The Irish Mail on Sunday

Sometimes it pays to stand by the cheater

- Mary COMMENT Carr

DESPITE making history as the first woman to front a major US party ticket, it’s fair to say that not all Democrat supporters are fans of Hillary Clinton. Not by a long stretch. She is a Washington insider, whose political machine is based on institutio­nalised lobbying and Wall Street patronage, while she rose to prominence on her husband’s coat-tails.

But while a lack of self-made woman credential­s is one thing, it is Hillary’s loyalty to the philanderi­ng Bill that earns her the most contempt from her critics.

Throughout the years of scandals, lurid allegation­s and what his advisors called ‘bimbo eruptions’, Hillary has stood by her man. Even when his affair with Monica Lewinsky caused the crisis that led to his impeachmen­t, Hillary was unswerving.

Two years ago, one of her closest friends said that at the time of the public hearings, Hillary justified the affair as a ‘lapse’ on Bill’s part, and branded the 21-year-old intern as a ‘narcissist­ic loony tune’.

Unbelievab­ly, Hillary also gave Bill credit for trying to break it off with Lewinsky many times, and claimed that the leader of the free world just could not control the besotted youngster.

According to her critics, Hillary’s readiness to throw a young woman under the proverbial bus rather than tackle the deception in her marriage makes her nomination a victory for marriage rather than feminism.

But Hillary’s behaviour is not that unusual. Vilifying the Other Woman, while casting their cheating husbands as powerless to fend off their advances is a common retreat for a woman betrayed.

When forced to stare at the evidence of her man’s womanising in the face, rather than turn a blind eye, Jane Clarke – wife of the sleazy British MP Alan – snootily described her rivals as decidedly ‘below-stairs’.

Even Storm Keating, a relative newlywed compared to these veterans of marital turbulence, absolves her husband Ronan of all blame for his extra-martial affair. She denies ever worrying about her husband’s cheating on his first wife with dancer Francine Cornell.

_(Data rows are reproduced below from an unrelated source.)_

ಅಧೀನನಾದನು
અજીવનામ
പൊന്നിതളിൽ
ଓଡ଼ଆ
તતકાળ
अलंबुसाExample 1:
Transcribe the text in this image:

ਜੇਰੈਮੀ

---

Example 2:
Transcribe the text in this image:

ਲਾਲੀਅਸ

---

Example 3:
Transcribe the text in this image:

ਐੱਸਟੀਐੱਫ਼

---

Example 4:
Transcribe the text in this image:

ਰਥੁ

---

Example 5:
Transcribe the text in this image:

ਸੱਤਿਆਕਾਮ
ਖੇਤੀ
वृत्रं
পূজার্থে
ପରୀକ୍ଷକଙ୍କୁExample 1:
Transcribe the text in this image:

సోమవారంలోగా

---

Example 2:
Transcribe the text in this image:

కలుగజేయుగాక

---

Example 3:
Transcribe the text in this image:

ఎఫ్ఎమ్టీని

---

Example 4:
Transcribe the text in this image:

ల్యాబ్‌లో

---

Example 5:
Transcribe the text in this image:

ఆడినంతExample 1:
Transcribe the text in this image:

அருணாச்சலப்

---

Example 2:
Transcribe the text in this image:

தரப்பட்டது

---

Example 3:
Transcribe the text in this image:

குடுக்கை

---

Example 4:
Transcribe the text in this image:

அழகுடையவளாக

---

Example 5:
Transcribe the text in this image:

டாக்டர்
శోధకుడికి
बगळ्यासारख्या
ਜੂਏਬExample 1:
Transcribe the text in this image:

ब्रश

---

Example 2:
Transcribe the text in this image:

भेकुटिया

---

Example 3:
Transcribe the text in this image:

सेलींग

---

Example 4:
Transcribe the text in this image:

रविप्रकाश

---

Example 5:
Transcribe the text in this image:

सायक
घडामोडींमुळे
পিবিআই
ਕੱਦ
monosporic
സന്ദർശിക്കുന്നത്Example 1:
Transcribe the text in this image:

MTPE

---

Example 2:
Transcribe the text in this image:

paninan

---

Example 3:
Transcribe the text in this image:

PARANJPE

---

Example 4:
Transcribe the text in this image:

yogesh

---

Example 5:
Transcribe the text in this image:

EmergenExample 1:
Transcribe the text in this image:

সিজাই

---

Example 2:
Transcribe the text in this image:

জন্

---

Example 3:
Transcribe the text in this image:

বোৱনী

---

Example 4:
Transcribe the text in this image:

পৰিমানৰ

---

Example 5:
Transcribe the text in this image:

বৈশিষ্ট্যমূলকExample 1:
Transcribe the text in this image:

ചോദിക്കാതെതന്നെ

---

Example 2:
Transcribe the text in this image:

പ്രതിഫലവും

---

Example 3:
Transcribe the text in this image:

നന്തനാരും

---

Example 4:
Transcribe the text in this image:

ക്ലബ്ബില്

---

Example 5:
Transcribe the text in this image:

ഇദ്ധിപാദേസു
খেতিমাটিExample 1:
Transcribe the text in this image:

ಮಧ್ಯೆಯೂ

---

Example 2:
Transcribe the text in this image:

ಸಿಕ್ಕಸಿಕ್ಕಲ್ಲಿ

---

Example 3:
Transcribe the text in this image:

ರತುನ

‘No not at all,’ says Storm. ‘It was obvious that he was one of the good guys who just happened to go through what, unfortunat­ely, a lot of people seem to go through these days. Even good guys can make mistakes but as everyone knows, there’s often a very good reason behind it.’

Now whatever about her tantalisin­g hint about the ‘good reason’ that drove Ronan into the arms of a young dancer behind the back of his wife and mother of his three young children, we can’t blame Storm, who is clearly besotted by her husband – and he by her – for being optimistic.

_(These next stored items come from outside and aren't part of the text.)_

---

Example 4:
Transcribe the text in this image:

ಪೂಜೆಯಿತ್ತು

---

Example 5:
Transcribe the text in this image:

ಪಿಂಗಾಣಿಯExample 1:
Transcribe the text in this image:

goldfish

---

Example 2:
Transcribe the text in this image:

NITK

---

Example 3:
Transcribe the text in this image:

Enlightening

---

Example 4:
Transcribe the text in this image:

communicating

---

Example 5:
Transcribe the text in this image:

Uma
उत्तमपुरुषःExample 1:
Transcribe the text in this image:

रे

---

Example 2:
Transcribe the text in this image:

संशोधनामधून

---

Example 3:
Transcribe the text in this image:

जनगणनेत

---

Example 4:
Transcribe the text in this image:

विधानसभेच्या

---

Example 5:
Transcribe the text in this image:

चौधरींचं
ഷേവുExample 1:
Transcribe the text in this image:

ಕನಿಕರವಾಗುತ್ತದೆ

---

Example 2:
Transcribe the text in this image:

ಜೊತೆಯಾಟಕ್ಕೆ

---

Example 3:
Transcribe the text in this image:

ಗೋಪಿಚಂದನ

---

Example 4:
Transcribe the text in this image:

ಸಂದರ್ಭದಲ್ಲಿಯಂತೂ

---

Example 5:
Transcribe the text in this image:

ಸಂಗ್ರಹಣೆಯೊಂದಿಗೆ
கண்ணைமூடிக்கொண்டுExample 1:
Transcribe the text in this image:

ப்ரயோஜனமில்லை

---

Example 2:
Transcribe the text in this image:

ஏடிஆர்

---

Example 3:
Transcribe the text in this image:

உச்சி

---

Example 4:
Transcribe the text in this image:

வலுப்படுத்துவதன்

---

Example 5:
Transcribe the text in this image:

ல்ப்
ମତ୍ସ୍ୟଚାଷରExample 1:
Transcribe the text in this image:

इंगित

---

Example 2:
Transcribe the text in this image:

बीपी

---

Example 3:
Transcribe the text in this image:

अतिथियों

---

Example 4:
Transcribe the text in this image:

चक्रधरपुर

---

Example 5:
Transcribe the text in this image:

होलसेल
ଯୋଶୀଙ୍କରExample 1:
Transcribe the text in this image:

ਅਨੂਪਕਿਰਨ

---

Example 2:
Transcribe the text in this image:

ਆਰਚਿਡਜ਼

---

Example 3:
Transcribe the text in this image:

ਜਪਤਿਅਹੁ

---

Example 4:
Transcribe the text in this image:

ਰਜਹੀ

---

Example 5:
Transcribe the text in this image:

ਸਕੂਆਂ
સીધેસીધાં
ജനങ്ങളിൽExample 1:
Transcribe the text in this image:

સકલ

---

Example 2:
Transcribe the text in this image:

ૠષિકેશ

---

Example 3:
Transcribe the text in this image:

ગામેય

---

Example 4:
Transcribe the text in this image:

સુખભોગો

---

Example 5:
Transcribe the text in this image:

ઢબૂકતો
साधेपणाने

NO one walks down the aisle without hope in their heart. But likewise no one should walk down the aisle with their eyes closed. An intelligen­t and capable woman like Hillary Clinton knew what she was getting into when she pledged her troth to a ladies man.

The high-flying barrister Marina Wheeler, who married serial cheater Boris Johnson as the ink dried on the divorce papers from his first marriage, also knew what she was doing.

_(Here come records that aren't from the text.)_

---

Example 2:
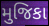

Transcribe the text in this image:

મુજિકા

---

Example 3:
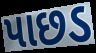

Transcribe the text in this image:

પાછડ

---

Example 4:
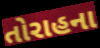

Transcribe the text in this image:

તોરાહના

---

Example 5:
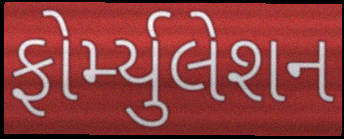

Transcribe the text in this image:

ફોર્મ્યુલેશન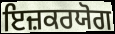
ਇਜ਼ਕਰਯੋਗ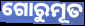
ଗୋରୁମୂତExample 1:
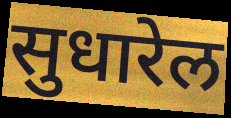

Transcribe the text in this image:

सुधारेल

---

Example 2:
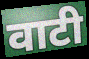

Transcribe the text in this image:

वाटी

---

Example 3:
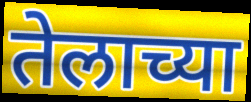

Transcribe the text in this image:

तेलाच्या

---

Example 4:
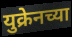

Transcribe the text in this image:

युक्रेनच्या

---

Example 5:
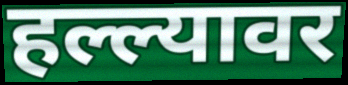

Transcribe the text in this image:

हल्ल्यावर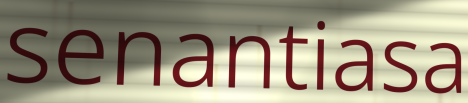
senantiasa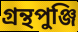
গ্রন্থপুঞ্জি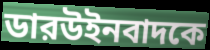
ডারউইনবাদকে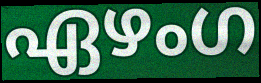
ഏഴംഗ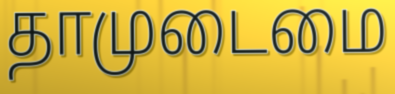
தாமுடைமை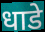
धाडे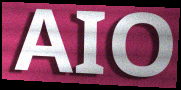
AIOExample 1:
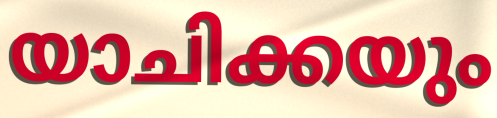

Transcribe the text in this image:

യാചിക്കയും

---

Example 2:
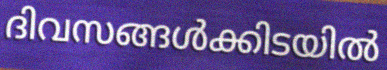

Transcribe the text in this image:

ദിവസങ്ങൾക്കിടയിൽ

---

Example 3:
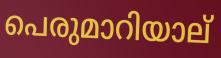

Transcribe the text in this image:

പെരുമാറിയാല്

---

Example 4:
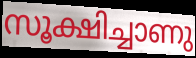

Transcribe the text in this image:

സൂക്ഷിച്ചാണു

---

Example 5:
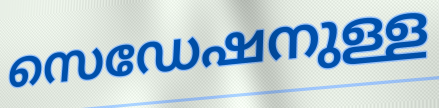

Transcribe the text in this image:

സെഡേഷനുള്ള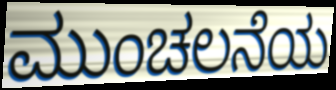
ಮುಂಚಲನೆಯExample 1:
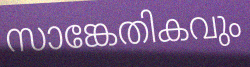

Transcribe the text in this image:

സാങ്കേതികവും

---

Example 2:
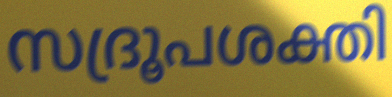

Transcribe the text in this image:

സദ്രൂപശക്തി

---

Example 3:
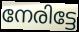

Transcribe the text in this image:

നേരിട്ടേ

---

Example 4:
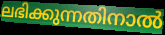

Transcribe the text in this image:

ലഭിക്കുന്നതിനാൽ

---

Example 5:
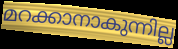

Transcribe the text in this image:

മറക്കാനാകുന്നില്ല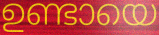
ഉണ്ടായെ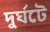
দুর্ঘটেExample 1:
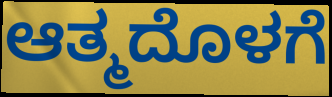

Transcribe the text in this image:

At least two of the Brexit leader’s extra-marital affairs have resulted in pregnancie­s but his wife and the mother of his four children still hasn’t budged from his side.

Unlike Boris and Bill, Ronan Keating can’t pave the way for his wife along the corridors of power.

But he opens a door to the celebrity world and a glitzy lifestyle that she may not achieve under her own steam.

Jerry Hall stuck with Mick until his final mistress bore him a child. Maureen Haughey kept a dignified silence about CJ’s trysts.

They prove that for many wives, having their cravings for status, glamour or even children satisfied is compensati­on for living with a cheater and the heartbreak that entails.

It may not be romantic to say it but people fall for each other for a myriad of reasons and not all of them are nobel or loving.

And nothing reminds us more of this than when a wife takes her anger and fear out on the Other Woman rather than on the person who promised her fidelity forever.